_OBJETIVO DEL EJERCICIO_
Reproduce sin cambios las líneas de los datos que van desde la que contiene "Mask anything matching" hasta la que contiene "</instances>", ambas incluidas.

_DATOS DEL EJERCICIO_
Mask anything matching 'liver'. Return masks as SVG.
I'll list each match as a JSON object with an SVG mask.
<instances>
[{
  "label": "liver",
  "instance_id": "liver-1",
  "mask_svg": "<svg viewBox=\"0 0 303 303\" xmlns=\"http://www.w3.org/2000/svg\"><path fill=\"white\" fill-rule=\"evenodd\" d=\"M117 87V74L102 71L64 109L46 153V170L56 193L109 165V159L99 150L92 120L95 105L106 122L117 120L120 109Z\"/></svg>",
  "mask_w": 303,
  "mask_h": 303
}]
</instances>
...
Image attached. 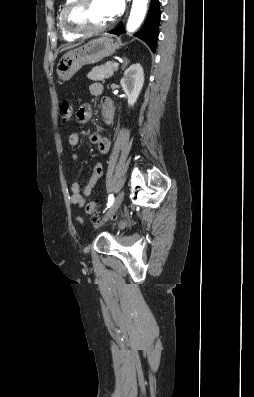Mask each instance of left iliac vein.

_SALIDA COMPLETA_
Mask anything matching 'liver'. Return masks as SVG.
I'll list each match as a JSON object with an SVG mask.
<instances>
[{
  "label": "liver",
  "instance_id": "liver-1",
  "mask_svg": "<svg viewBox=\"0 0 303 303\" xmlns=\"http://www.w3.org/2000/svg\"><path fill=\"white\" fill-rule=\"evenodd\" d=\"M117 87V74L102 71L64 109L46 153V170L56 193L109 165V159L99 150L92 120L95 105L106 122L117 120L120 109Z\"/></svg>",
  "mask_w": 303,
  "mask_h": 303
}]
</instances>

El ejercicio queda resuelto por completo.